Bank of England Governor Andrew Bailey said on Friday that ​allowing inflation ⁠to run above the central bank's 2% target is ‌justified given the uncertainty about the impact of the Iran war on ​the economy and the weak pace of growth. 

"But that tolerance would weaken ​if signs of ​second-round effects begin to emerge," Bailey said in the text of a speech he was due to deliver ⁠at a conference in Reykjavik organised by Iceland's central bank.

The BoE's Monetary Policy Committee kept interest rates on hold on April 30 as it waited to see the economic ​impact of ‌the Iran war.

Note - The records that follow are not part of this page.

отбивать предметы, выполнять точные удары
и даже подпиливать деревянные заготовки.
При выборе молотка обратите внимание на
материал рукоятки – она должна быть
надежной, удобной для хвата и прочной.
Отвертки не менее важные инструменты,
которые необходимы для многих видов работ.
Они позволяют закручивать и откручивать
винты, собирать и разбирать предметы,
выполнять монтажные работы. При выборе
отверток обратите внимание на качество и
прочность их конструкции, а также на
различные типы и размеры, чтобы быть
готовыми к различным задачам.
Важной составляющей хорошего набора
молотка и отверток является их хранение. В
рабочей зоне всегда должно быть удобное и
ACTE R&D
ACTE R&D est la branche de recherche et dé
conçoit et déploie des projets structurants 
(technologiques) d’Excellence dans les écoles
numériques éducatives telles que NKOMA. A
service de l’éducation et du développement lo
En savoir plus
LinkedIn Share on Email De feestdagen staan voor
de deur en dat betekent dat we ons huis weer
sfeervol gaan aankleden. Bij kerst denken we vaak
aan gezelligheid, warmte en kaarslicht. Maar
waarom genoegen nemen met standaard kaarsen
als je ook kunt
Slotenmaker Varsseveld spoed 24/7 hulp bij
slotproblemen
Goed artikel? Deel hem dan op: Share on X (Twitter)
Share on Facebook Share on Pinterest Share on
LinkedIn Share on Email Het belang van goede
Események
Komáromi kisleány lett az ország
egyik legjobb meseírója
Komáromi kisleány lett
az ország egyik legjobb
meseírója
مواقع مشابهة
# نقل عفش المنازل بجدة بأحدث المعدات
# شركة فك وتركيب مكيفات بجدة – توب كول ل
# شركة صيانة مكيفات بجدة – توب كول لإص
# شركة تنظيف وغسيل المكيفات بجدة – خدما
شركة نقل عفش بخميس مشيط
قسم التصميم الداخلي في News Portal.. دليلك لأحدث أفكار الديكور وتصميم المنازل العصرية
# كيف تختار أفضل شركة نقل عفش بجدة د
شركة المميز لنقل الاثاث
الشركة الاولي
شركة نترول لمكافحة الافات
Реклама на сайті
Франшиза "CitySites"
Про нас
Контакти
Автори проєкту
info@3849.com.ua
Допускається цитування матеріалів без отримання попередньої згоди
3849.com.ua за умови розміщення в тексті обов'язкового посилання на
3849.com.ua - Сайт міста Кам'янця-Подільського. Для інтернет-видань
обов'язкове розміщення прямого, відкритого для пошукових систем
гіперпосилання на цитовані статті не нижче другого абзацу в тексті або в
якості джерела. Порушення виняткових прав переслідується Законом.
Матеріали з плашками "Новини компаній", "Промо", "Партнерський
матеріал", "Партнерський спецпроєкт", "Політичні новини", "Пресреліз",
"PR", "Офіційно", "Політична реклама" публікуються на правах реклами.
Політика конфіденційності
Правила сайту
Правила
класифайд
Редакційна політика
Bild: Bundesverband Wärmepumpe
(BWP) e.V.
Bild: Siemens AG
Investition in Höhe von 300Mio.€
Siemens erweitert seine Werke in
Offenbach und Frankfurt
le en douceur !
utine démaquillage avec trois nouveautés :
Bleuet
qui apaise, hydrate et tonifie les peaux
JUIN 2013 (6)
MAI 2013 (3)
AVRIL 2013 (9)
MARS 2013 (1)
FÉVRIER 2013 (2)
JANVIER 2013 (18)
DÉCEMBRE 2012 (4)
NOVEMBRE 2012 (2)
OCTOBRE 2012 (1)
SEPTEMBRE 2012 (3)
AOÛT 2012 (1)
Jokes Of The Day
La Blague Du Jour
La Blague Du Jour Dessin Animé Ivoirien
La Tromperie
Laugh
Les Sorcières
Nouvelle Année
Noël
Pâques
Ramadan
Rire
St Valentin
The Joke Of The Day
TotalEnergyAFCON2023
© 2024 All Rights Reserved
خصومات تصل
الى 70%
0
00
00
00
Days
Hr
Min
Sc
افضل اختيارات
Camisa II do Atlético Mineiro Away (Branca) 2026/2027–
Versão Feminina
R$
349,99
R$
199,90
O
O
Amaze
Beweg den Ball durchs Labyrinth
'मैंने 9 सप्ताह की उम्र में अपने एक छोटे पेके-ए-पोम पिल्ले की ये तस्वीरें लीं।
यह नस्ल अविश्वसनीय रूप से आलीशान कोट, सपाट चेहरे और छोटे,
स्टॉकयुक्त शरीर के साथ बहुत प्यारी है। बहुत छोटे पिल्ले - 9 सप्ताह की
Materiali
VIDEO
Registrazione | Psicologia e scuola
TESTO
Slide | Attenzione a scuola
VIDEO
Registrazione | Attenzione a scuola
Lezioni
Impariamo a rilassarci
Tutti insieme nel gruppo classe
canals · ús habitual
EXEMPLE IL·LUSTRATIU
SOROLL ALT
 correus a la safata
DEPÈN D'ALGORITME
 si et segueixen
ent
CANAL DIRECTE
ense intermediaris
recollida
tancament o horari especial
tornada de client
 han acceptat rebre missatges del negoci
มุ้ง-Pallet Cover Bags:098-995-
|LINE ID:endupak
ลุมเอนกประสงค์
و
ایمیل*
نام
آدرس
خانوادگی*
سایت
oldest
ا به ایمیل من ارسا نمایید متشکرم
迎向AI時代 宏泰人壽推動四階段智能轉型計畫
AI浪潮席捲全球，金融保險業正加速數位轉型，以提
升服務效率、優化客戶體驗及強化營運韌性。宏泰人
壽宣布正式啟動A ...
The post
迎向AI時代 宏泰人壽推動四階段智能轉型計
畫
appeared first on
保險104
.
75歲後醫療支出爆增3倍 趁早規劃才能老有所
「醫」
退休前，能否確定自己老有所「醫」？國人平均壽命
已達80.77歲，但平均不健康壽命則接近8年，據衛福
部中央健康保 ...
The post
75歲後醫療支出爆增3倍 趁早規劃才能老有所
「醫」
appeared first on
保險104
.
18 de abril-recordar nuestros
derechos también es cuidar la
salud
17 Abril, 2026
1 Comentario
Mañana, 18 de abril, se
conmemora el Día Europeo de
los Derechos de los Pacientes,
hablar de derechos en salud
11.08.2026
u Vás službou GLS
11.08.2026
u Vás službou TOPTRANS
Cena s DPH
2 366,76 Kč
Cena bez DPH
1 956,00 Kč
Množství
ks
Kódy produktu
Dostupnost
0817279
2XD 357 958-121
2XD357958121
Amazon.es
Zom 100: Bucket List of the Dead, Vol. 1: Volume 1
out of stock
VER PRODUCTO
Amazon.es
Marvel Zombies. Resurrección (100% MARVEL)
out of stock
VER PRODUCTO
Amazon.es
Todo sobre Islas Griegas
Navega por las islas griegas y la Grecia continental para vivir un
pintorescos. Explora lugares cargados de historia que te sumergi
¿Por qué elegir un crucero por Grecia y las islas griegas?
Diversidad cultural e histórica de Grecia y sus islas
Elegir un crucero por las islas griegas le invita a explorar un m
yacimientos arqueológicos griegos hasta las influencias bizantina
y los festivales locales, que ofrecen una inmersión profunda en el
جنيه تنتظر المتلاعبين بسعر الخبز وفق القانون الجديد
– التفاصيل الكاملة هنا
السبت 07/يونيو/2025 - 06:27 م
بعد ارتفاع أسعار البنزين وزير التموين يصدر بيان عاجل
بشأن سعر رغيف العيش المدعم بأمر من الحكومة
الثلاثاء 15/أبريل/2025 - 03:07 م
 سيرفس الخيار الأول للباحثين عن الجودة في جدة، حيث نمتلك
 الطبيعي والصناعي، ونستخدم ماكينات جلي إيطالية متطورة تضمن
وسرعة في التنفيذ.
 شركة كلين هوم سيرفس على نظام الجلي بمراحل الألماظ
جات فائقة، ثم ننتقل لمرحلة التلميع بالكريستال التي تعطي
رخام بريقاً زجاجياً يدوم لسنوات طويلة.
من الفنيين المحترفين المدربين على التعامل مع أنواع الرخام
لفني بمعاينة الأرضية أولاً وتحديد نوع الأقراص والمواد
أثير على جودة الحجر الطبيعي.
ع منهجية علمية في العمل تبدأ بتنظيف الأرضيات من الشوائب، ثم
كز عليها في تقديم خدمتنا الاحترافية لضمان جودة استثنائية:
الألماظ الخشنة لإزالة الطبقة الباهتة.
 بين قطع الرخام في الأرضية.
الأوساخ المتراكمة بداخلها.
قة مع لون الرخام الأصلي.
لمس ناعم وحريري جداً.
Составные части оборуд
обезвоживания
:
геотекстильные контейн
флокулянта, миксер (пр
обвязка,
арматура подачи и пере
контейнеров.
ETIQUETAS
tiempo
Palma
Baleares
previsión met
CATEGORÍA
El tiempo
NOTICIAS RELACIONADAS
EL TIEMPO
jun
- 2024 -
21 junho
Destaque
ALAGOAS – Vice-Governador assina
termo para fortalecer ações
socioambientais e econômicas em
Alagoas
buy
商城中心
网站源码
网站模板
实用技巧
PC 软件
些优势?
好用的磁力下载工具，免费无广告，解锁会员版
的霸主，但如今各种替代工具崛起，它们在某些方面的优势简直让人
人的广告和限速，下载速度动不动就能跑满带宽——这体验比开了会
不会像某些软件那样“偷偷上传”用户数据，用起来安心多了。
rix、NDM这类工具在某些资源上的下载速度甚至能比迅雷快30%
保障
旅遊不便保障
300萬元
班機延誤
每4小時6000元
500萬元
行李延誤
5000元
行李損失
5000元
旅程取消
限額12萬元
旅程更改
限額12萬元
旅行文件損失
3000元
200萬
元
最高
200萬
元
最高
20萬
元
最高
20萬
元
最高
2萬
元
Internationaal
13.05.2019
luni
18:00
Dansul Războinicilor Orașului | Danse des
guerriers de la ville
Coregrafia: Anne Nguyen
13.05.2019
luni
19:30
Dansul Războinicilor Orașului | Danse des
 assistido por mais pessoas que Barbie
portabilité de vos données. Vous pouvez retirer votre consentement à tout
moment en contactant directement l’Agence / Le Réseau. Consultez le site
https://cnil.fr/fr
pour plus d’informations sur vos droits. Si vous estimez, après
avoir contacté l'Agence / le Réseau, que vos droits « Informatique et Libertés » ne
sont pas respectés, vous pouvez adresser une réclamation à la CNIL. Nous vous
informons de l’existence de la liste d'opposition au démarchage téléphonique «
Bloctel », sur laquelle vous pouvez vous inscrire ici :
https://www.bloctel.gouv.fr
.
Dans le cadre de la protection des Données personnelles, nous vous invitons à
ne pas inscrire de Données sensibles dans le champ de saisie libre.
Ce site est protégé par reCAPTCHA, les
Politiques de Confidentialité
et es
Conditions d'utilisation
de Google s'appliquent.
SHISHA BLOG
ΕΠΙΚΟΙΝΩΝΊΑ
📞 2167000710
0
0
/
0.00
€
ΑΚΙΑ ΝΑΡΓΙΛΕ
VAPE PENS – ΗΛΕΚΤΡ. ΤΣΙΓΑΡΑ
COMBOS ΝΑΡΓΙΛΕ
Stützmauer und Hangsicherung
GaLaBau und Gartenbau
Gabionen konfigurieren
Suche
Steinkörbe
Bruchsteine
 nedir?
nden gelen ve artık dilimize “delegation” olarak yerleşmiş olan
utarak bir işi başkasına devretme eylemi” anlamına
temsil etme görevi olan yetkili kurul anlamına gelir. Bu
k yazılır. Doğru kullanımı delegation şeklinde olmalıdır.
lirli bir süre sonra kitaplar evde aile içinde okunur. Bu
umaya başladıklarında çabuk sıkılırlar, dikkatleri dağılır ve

In his ⁠speech on ⁠Friday, Bailey reiterated comments that he made last week in which he ​said that the BoE had tightened monetary ‌policy by taking rate cuts ⁠off the table "and that is already affecting the economy."

"We have to monitor the situation in the Middle East and how it affects the UK economy and inflation very closely and adjust policy as required," he said in Reykjavik.

Bailey and most of his colleagues on the MPC have previously signalled they are in no rush to raise borrowing costs.

By ‌contrast, policymakers at the European Central Bank ⁠have signalled a likely rate rise in June ​after it cut rates by more than the BoE before the war.

Financial markets are fully pricing one BoE quarter-point rate hike ​and ‌a roughly one-in-three chance of a second ⁠one over the remainder of ​2026.